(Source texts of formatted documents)
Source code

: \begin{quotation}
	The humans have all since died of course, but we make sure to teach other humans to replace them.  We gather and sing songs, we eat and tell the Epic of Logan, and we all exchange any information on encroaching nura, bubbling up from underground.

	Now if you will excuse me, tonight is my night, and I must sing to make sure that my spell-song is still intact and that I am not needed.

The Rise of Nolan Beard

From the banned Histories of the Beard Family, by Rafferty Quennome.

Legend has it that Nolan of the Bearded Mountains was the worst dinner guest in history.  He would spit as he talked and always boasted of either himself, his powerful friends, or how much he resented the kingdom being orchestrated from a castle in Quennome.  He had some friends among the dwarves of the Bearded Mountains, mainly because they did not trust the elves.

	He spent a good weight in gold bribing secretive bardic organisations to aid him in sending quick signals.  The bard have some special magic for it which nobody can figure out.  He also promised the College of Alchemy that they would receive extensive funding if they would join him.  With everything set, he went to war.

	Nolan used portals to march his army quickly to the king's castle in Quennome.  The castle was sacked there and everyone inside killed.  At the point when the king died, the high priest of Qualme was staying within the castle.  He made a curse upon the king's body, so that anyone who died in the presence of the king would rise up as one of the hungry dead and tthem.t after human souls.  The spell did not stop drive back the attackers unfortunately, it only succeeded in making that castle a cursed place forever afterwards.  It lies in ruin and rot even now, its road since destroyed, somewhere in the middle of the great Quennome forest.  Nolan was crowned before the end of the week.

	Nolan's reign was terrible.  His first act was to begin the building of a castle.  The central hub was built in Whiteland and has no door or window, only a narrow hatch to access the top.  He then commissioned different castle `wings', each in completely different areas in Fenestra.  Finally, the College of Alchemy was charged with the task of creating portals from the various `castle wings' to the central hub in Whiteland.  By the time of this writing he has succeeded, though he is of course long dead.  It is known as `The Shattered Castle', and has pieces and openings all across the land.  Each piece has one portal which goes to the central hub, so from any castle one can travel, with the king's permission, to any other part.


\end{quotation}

* * *

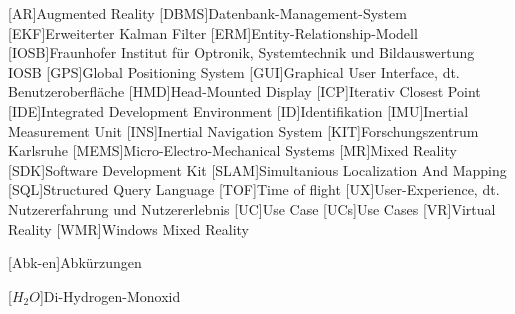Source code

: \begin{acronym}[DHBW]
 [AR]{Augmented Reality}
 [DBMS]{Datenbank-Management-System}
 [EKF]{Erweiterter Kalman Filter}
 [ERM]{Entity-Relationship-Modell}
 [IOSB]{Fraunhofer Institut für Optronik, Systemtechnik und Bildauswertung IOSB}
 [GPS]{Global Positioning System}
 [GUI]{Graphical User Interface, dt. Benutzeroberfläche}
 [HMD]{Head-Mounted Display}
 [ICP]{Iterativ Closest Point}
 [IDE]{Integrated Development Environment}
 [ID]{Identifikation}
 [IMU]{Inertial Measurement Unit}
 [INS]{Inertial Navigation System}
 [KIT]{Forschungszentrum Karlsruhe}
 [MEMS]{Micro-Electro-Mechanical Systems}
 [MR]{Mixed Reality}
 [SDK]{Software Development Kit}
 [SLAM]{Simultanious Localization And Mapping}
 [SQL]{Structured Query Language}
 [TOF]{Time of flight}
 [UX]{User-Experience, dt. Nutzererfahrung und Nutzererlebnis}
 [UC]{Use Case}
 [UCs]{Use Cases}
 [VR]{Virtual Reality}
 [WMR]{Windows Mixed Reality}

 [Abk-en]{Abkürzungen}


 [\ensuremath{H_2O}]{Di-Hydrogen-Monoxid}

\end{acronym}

** EXERCISE BRIEF **
Return, from the data above, each line in which the string "Development" appears.

** REPLY TO THE EXERCISE **
 [IDE]{Integrated Development Environment}
 [SDK]{Software Development Kit}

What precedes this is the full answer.